DESCRIPTION OF THE TASK:
The lines below are to be quoted exactly, from the first through the one that contains "питання. Кожен вінничанин може стати нашим".

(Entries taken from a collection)

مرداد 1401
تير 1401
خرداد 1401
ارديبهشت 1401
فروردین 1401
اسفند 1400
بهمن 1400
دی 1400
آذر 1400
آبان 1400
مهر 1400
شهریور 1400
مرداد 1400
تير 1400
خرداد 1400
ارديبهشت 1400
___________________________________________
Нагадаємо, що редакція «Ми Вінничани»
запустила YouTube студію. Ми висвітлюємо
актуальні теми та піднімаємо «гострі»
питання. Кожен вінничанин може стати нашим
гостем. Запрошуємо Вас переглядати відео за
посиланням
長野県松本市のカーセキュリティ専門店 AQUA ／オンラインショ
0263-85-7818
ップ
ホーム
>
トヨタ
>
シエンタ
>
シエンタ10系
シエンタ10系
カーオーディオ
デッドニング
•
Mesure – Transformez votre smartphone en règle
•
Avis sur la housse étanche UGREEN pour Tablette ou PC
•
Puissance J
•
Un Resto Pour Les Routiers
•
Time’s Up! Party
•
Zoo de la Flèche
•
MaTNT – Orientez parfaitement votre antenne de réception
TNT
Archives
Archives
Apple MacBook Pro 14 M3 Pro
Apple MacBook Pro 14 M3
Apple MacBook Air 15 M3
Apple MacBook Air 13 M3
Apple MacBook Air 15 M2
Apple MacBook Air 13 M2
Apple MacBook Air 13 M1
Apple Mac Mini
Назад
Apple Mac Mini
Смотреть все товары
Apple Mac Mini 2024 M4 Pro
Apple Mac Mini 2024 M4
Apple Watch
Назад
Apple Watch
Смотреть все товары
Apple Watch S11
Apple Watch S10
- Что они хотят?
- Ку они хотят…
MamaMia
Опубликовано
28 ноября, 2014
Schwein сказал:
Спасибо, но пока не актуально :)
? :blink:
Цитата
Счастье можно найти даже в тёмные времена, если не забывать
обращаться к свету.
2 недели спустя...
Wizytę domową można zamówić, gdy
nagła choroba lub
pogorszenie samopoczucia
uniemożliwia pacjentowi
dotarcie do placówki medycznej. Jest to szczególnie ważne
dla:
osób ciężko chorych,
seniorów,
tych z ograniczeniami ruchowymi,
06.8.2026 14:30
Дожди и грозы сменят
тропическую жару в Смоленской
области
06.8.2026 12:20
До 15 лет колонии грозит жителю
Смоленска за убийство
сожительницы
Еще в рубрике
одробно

ANSWER SPACE:
مرداد 1401
تير 1401
خرداد 1401
ارديبهشت 1401
فروردین 1401
اسفند 1400
بهمن 1400
دی 1400
آذر 1400
آبان 1400
مهر 1400
شهریور 1400
مرداد 1400
تير 1400
خرداد 1400
ارديبهشت 1400
___________________________________________
Нагадаємо, що редакція «Ми Вінничани»
запустила YouTube студію. Ми висвітлюємо
актуальні теми та піднімаємо «гострі»
питання. Кожен вінничанин може стати нашим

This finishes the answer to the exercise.